== Tasks and exercises ==
1. Rewrite the part of the substantia nigra text that begins with the words "Source: Teachmeanatomy" and ends with "of the midbrain.", replacing "midbrain" with "mesencephalon" throughout.
2. List the cell types that the substantia nigra text gives in parentheses as examples of the types identified.
======== Provided text
Source: Teachmeanatomy

More specifically, the dopamine neurons populate an area of the midbrain called the substantia nigra

What is the substantia nigra?

The substantia nigra (Latin: ‘substance dark’) region of the midbrain is actually visible with the human eye on postmortem sections of brain. This is due to the production of a molecule called neuromelanin inside of the dopamine neurons. And as you can see in the image below, the Parkinsonian brain has less dark pigmented cells in the substantia nigra region of the midbrain.

The dark pigmented dopamine neurons in the substantia nigra are reduced in the Parkinsonian brain (right). Source:Memorangapp

Now by analysing the RNA from each individual cell (in isolation) collected from the midbrain of people with and without Parkinson’s, the investigators behind this third study were able to identify the type of cell (neurons, microglia, astrocytes, etc) each cell was. This is because certain types of cells (like neurons) produce specific types of RNA.
================
======== Records shown
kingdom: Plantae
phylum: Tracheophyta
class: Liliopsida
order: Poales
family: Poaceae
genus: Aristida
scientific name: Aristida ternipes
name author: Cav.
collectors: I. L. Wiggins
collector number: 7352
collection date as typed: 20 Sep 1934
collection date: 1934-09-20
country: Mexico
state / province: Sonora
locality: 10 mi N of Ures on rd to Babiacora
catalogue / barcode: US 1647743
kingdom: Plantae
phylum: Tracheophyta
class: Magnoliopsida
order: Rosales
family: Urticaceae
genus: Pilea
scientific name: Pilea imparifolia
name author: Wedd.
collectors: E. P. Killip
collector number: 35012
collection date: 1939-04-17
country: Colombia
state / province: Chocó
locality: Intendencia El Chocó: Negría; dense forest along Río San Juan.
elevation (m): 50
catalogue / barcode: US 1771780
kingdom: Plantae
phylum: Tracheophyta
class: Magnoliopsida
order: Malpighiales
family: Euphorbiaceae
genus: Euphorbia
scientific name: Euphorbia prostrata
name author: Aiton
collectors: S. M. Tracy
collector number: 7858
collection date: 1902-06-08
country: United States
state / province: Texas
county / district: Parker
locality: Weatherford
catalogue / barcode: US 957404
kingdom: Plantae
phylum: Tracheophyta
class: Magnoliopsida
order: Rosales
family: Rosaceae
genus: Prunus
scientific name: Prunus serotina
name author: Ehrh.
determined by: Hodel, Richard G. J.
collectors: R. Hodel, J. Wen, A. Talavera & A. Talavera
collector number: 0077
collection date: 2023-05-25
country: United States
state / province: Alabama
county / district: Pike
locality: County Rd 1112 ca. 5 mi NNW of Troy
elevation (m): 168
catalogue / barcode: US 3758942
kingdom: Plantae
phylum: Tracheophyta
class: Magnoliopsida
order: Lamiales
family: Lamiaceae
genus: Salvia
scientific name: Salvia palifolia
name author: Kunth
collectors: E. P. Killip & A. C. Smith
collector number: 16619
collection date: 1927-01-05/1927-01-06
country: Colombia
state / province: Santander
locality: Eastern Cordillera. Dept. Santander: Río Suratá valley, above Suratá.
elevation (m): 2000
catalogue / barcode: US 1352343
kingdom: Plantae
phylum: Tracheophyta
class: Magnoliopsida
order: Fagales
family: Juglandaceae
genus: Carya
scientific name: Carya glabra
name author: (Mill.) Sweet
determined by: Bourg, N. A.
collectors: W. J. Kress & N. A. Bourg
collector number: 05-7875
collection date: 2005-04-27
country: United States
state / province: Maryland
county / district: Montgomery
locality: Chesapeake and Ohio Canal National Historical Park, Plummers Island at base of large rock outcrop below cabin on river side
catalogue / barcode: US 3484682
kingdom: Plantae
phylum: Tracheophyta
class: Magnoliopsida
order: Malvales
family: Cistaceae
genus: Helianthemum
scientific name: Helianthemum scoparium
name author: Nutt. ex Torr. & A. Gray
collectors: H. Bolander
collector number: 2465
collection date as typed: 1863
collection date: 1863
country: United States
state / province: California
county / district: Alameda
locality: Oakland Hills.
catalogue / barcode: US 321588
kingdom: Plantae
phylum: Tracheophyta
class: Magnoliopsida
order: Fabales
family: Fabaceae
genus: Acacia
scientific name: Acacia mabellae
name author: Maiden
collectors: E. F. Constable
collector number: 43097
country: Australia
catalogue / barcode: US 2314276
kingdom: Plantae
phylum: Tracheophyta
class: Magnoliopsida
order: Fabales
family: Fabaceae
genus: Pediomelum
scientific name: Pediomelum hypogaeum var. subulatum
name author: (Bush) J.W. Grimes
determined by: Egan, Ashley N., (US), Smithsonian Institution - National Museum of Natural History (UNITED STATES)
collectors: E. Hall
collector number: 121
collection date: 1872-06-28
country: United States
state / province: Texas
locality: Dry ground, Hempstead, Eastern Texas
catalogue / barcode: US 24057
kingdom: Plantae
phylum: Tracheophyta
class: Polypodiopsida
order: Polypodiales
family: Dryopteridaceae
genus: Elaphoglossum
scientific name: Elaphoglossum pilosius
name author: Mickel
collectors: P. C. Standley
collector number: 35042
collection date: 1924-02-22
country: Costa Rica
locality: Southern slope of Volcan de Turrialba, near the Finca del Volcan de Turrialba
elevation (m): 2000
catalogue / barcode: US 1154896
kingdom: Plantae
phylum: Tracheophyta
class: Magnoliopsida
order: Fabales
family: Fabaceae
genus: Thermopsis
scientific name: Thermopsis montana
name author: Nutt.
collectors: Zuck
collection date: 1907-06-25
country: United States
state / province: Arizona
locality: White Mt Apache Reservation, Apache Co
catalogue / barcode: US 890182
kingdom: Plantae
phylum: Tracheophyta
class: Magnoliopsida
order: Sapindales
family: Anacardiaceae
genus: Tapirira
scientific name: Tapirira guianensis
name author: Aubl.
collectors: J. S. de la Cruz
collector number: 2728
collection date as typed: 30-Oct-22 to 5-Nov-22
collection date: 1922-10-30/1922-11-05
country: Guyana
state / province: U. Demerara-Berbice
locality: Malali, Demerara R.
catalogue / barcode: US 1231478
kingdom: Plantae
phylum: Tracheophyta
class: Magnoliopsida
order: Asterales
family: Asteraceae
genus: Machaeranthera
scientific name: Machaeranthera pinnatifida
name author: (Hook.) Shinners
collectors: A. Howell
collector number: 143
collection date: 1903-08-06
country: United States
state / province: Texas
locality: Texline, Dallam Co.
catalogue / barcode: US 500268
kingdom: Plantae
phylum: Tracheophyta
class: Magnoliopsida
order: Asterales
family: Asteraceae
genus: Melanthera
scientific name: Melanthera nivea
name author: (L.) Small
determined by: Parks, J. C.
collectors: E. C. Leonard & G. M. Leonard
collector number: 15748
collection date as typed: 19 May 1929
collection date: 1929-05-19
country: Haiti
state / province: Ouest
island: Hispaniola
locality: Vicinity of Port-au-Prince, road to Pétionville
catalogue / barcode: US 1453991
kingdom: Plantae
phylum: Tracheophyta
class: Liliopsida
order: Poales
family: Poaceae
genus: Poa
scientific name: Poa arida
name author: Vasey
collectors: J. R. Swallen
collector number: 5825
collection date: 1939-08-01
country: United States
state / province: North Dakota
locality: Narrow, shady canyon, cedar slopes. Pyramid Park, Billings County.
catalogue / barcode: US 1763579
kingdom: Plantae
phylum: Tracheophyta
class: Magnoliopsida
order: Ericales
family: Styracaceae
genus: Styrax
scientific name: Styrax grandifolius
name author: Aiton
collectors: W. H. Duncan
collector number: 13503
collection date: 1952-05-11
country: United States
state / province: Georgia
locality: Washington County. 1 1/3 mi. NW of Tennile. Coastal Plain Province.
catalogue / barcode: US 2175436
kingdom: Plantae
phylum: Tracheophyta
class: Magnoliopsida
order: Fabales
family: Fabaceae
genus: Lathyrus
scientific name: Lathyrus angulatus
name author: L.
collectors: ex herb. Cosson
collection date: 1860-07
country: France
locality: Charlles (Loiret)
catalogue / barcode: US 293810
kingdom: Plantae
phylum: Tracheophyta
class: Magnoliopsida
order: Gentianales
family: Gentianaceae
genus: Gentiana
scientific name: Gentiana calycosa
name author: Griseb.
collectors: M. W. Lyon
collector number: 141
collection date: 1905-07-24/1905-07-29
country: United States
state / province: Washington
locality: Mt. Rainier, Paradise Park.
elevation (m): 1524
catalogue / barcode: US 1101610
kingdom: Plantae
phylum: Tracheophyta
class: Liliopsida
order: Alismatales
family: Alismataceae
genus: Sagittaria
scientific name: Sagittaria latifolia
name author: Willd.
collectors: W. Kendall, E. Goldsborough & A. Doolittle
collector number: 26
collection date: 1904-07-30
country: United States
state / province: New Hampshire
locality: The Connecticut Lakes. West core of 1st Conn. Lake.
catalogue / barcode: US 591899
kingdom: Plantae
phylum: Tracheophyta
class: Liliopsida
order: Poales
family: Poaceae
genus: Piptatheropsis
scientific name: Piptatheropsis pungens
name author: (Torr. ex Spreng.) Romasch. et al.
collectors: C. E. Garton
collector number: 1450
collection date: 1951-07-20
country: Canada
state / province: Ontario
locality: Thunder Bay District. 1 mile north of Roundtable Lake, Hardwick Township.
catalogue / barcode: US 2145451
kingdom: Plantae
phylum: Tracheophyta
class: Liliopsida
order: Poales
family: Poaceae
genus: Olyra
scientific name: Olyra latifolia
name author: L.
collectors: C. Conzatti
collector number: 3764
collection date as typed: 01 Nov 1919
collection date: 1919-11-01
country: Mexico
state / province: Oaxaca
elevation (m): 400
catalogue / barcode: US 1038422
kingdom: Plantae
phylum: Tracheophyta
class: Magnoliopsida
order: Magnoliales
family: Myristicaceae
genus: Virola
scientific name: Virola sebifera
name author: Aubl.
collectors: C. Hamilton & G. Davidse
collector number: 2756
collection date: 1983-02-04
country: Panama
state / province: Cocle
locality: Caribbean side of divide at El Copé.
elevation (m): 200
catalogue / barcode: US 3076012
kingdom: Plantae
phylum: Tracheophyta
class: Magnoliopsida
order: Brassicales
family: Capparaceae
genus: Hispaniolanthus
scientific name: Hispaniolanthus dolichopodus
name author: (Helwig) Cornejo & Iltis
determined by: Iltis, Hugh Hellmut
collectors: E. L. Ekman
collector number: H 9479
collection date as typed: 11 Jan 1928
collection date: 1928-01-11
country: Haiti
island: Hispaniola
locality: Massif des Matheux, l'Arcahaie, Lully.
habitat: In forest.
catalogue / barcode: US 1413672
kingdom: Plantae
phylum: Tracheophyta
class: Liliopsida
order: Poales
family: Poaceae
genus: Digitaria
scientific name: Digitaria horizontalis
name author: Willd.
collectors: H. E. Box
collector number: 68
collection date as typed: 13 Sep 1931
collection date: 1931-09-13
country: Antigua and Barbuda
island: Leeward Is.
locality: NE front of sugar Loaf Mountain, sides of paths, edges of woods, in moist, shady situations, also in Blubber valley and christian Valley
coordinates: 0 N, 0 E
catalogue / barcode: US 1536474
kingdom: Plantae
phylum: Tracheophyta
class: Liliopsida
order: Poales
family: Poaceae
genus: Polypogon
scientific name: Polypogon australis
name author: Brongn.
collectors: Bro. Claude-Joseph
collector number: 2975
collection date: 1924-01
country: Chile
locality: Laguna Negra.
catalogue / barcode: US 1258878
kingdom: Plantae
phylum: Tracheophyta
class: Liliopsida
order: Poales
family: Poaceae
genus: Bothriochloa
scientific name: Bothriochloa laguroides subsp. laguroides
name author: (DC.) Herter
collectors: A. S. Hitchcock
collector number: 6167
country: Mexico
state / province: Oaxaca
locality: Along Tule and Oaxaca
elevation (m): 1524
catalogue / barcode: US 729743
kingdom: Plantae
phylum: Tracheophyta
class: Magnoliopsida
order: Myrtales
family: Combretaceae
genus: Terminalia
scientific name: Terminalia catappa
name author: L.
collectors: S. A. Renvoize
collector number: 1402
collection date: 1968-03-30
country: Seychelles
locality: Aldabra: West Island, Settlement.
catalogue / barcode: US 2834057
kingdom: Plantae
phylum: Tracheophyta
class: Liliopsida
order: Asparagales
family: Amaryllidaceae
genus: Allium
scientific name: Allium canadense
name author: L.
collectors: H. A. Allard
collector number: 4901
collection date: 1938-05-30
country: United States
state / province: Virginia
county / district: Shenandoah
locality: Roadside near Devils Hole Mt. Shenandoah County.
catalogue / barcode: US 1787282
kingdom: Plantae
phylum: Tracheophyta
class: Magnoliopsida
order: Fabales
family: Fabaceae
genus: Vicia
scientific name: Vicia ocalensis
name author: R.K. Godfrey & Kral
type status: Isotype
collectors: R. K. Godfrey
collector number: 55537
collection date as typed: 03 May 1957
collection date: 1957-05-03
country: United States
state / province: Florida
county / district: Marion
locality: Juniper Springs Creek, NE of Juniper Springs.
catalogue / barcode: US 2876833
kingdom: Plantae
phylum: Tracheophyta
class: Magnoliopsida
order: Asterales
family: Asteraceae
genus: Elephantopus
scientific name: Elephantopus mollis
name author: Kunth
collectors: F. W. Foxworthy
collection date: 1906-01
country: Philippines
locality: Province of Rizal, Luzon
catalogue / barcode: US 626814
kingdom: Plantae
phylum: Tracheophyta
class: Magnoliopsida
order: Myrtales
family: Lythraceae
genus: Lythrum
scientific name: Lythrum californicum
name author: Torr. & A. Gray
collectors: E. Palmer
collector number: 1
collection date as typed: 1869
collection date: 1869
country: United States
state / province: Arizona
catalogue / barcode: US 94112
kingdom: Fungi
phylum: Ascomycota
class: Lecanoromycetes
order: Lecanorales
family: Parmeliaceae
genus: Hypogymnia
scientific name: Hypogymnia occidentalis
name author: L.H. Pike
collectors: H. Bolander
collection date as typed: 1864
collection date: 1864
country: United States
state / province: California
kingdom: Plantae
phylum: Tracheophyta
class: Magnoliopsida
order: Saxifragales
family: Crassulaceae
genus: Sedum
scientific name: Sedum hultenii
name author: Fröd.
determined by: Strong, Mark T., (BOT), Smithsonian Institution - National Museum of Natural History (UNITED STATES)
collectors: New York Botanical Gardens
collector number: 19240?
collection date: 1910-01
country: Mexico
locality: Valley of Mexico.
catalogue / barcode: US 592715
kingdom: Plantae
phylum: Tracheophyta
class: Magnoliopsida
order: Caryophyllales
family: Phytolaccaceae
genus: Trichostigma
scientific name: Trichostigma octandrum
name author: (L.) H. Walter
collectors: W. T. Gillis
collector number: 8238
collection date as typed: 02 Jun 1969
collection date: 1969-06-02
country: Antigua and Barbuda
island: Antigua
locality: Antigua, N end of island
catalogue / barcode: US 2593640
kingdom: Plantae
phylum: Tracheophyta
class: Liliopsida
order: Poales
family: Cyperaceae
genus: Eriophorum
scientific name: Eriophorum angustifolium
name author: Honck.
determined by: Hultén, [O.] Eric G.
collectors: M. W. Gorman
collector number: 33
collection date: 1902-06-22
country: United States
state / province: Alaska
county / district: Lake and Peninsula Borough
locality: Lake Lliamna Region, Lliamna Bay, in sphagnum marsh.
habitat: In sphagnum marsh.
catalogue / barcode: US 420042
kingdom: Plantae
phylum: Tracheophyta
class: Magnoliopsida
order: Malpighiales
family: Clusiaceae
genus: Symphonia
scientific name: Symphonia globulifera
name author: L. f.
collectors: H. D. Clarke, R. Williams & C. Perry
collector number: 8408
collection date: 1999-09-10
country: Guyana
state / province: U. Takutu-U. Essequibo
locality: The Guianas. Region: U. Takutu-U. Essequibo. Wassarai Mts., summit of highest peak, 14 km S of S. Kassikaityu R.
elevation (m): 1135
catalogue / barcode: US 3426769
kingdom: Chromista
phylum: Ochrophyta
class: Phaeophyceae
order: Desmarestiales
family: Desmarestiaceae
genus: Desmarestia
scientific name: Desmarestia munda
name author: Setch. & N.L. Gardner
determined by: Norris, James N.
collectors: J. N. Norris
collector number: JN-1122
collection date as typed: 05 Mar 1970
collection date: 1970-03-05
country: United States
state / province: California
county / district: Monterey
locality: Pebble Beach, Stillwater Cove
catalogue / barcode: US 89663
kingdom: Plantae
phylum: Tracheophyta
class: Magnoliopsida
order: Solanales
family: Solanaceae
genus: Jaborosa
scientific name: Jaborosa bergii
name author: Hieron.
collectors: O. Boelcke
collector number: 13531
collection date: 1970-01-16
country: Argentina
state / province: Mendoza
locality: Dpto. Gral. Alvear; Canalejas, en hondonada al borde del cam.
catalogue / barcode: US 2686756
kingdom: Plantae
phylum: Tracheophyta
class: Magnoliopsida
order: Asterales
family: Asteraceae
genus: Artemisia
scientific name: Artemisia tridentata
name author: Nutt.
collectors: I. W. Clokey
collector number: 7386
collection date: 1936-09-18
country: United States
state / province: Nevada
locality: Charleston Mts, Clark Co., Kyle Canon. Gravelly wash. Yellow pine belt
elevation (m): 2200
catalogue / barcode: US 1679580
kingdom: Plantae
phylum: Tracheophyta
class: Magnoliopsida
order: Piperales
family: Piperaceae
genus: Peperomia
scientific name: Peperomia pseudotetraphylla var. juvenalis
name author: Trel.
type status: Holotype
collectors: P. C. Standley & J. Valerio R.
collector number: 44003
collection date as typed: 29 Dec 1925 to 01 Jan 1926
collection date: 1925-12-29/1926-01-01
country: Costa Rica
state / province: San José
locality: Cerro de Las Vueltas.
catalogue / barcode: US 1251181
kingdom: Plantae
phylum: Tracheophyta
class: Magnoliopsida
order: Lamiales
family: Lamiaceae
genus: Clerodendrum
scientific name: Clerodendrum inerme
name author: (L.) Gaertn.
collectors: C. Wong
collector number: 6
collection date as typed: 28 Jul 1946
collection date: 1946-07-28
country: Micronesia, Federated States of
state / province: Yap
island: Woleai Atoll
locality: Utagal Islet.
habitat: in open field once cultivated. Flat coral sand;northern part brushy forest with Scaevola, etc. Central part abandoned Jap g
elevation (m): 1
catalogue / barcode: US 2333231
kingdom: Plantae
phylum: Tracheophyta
================
== List of solutions ==
1.
Source: Teachmeanatomy

More specifically, the dopamine neurons populate an area of the mesencephalon called the substantia nigra

What is the substantia nigra?

The substantia nigra (Latin: ‘substance dark’) region of the mesencephalon is actually visible with the human eye on postmortem sections of brain. This is due to the production of a molecule called neuromelanin inside of the dopamine neurons. And as you can see in the image below, the Parkinsonian brain has less dark pigmented cells in the substantia nigra region of the mesencephalon.

2. neurons, microglia, astrocytes